[Opening SOURCE PASSAGE section]

Air pollution, glymphatic impairment, and Alzheimer's disease

Abstract

Epidemiological evidence demonstrates a link between air pollution exposure and the onset and progression of cognitive impairment and Alzheimer's disease (AD). However, current understanding of the underlying pathophysiological mechanisms is limited. This opinion article examines the hypothesis that air pollution-induced impairment of glymphatic clearance represents a crucial etiological event in the development of AD. Exposure to airborne particulate matter (PM) leads to systemic inflammation and neuroinflammation, increased metal load, respiratory and cardiovascular dysfunction, and sleep abnormalities. All these factors are known to reduce the efficiency of glymphatic clearance. Rescuing glymphatic function by restricting the impact of causative agents, and improving sleep and cardiovascular system health, may increase the efficiency of waste metabolite clearance and subsequently slow the progression of AD. In sum, we introduce air pollution-mediated glymphatic impairment as an important mechanistic factor to be considered when interpreting the etiology and progression of AD as well as its responsiveness to therapeutic interventions.

Keywords: CSF; aging; amyloid plaques; neurodegeneration; ultrafine particles.

Fig. 1:. Airborne particulate matter exposure and entry into the brain.

Left: Small airborne particles (UFP) generated for instance via combustion processes can translocate to the brain directly after depositing in the nose and uptake by olfactory mucosal nerves. Right, middle: UFP also deposit efficiently in the gas-exchange region of the lung, where they can translocate to local lymph nodes. UFP that can make their way from the lung to the bloodstream are distributed to other distant organs in the body including the brain. Right, top: Inhaled UFP can induce systemic inflammation and may interact directly with the endothelial cells of the BBB, disturbing tight junctions and gaining access to the brain parenchyma. Right, bottom: A fraction of UFP in the gastrointestinal tract is also able to make its way to the bloodstream or mesenteric lymphatics via villi and/or breaching the Peyer’s patches.

Fig. 2:. A fluid flow impairment as a result of PM exposure may exacerbate AD.

[Closing SOURCE PASSAGE section]
[Opening EXTRACTED MATERIAL section]

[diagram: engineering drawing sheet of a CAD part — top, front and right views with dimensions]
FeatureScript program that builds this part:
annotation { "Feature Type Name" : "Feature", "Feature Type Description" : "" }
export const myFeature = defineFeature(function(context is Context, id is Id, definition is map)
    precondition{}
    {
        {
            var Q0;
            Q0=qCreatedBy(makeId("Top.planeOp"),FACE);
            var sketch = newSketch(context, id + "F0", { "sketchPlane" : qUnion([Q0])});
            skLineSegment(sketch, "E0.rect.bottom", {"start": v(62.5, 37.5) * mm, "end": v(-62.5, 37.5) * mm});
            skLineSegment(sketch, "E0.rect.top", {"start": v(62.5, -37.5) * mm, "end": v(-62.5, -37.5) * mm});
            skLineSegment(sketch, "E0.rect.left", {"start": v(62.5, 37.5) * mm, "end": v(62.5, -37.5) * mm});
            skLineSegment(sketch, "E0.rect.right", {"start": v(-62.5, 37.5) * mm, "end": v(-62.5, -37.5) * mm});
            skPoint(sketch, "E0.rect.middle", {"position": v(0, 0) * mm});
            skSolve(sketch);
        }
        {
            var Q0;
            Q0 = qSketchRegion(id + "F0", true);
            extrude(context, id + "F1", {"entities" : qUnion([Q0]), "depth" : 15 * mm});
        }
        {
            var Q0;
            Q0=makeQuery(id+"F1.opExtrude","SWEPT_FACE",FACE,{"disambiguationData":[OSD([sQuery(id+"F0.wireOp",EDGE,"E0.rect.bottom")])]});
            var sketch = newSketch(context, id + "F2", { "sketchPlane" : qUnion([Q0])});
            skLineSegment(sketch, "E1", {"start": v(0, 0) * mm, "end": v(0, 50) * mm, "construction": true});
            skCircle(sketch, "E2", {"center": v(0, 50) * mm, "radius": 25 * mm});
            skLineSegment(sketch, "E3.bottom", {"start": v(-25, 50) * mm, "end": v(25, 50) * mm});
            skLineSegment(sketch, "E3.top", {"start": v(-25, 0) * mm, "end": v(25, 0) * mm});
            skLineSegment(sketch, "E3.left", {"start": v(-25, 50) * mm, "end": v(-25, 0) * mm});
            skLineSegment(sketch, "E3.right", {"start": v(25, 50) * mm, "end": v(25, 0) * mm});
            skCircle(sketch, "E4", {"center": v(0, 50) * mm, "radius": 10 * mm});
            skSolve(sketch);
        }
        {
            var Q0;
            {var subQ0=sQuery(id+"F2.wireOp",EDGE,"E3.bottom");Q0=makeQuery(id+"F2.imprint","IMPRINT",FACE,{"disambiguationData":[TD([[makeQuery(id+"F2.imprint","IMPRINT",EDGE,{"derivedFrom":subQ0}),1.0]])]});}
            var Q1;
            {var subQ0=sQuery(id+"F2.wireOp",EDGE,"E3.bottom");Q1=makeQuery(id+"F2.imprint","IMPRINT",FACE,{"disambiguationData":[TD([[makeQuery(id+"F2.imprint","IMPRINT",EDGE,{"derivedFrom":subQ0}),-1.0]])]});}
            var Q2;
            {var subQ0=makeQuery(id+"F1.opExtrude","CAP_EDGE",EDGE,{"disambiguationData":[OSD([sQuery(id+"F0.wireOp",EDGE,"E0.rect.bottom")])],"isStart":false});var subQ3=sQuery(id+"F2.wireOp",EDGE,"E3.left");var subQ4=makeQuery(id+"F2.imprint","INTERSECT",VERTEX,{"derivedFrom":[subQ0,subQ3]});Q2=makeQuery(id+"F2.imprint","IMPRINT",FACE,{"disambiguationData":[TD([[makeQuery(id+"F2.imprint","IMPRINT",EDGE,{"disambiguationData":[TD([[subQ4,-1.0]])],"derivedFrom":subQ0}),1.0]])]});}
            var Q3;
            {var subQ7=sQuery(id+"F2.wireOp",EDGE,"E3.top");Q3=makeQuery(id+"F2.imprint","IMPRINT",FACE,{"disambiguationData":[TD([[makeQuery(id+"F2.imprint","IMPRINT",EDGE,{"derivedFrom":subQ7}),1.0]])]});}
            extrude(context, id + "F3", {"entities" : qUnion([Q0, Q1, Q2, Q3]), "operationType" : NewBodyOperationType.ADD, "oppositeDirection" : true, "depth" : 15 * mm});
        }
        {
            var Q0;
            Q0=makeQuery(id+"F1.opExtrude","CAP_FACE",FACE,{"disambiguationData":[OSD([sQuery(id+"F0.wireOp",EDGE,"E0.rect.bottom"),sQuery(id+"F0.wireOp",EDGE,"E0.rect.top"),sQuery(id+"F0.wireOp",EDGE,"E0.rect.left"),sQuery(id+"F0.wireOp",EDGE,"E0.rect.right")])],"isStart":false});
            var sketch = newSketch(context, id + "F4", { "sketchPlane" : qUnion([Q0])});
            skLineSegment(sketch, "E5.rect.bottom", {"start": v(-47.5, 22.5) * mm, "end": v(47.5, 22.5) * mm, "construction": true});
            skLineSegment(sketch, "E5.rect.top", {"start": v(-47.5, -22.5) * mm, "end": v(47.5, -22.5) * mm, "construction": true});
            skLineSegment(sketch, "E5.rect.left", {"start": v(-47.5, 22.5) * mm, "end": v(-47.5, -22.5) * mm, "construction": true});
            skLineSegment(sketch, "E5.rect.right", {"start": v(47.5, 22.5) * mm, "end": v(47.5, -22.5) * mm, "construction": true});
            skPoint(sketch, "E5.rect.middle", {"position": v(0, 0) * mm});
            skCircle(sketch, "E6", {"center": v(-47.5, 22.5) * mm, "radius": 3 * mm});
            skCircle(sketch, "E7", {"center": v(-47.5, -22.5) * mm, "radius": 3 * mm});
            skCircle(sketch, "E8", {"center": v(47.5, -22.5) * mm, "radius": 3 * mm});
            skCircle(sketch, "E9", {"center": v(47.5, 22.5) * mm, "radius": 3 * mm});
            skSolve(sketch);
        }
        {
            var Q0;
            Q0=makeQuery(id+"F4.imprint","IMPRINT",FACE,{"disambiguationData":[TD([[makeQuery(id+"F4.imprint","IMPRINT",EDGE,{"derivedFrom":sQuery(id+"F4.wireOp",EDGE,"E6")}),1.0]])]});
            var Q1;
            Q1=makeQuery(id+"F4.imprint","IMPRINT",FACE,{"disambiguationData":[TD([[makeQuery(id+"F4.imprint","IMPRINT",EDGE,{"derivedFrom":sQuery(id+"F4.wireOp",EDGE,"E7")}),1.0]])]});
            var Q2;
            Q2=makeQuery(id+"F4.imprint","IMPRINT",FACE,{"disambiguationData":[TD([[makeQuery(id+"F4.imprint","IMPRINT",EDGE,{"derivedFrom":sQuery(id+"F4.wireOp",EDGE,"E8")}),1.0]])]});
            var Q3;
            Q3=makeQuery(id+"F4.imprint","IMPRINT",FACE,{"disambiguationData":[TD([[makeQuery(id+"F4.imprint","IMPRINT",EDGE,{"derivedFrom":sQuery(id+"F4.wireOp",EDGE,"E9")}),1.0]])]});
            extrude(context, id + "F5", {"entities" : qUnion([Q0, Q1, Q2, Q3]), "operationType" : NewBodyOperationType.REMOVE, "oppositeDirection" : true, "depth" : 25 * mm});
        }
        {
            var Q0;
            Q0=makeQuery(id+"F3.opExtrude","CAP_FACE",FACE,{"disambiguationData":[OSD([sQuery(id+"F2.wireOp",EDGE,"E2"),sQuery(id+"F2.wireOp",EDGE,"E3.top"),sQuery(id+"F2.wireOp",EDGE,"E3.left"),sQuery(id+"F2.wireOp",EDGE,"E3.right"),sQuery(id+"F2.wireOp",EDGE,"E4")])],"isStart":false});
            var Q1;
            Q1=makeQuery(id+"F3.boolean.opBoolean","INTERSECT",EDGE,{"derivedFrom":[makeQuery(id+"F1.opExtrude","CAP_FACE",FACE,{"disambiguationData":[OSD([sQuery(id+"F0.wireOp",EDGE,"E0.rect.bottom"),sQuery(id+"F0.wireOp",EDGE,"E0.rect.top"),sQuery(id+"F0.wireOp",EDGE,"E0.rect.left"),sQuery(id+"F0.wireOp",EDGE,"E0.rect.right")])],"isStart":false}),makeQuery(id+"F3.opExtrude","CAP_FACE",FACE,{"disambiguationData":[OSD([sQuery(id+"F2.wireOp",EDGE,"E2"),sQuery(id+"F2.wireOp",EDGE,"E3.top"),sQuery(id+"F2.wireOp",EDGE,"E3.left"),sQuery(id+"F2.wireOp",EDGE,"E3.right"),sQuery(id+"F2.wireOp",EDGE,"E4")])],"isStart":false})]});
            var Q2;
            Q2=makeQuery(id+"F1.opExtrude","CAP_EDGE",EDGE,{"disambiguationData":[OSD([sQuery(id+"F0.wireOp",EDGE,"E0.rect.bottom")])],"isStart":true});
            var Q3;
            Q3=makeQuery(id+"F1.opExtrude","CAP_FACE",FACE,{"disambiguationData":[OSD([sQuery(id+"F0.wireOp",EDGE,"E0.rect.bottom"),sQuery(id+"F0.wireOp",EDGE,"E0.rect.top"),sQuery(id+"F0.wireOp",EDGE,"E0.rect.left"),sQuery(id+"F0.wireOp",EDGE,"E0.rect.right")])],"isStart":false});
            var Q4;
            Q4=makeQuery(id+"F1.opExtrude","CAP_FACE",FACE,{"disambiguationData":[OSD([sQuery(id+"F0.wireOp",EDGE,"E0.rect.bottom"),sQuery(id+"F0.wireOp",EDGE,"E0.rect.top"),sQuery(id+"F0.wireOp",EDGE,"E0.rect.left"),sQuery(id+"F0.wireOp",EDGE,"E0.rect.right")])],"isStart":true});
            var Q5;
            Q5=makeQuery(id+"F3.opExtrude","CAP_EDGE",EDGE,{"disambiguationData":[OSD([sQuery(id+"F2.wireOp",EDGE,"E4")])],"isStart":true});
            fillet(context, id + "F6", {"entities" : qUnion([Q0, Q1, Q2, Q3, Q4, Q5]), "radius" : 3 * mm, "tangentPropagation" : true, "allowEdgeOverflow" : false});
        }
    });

[Closing EXTRACTED MATERIAL section]

• **REQUIRED ACTIONS**
A. From the air pollution and Alzheimer's text above, reproduce word for word the part that opens with the words containing "Left: Small airborne" and closes with "the Peyer’s patches.".
B. According to the air pollution and Alzheimer's text above, which nerves take up small airborne particles deposited in the nose, allowing them to reach the brain directly?
C. Go on with the air pollution and Alzheimer's text above, picking up right after its final line.

• **ACTIVITY ANSWERS**
A.
Left: Small airborne particles (UFP) generated for instance via combustion processes can translocate to the brain directly after depositing in the nose and uptake by olfactory mucosal nerves. Right, middle: UFP also deposit efficiently in the gas-exchange region of the lung, where they can translocate to local lymph nodes. UFP that can make their way from the lung to the bloodstream are distributed to other distant organs in the body including the brain. Right, top: Inhaled UFP can induce systemic inflammation and may interact directly with the endothelial cells of the BBB, disturbing tight junctions and gaining access to the brain parenchyma. Right, bottom: A fraction of UFP in the gastrointestinal tract is also able to make its way to the bloodstream or mesenteric lymphatics via villi and/or breaching the Peyer’s patches.

B. Olfactory mucosal nerves.

C.
Left: Under normal physiological conditions, CSF moves within the periarterial spaces, exchanges with the interstitial fluid and is recollected by peri-venous spaces. In this path, CSF carries metabolic waste, Aβ, excessive pTau, and UFP and clears them from the brain. This process of waste clearance is facilitated by AQP4 at the astrocyte end feet. Macrophages within the peri-vascular spaces add an additional layer of surveillance; non-desired particles are either engulfed by macrophages or flushed out by CSF flow. Right: Long-term exposure to UFP putatively, results in increased amounts of solid particles within perivascular spaces, the polarized expression of astrocyte AQP4 decreases, and peri-vascular spaces narrow, impairing the clearance of metabolites and exogenous particles from the brain. Long-term fluid retention or malabsorption likely contributes to the enlargement of the periarterial spaces [113]. Direct binding of UFP with the protofibrils may facilitate the formation of Aβ plaques along the vasculature [–116]. After breaching epithelial barriers, UFP may enter the brain parenchyma, which could initiate neuroinflammation, and further decrease the process of efflux of Aβ.

Fig. 3:. Multi-level effects of UFP in the brain and exacerbation of AD.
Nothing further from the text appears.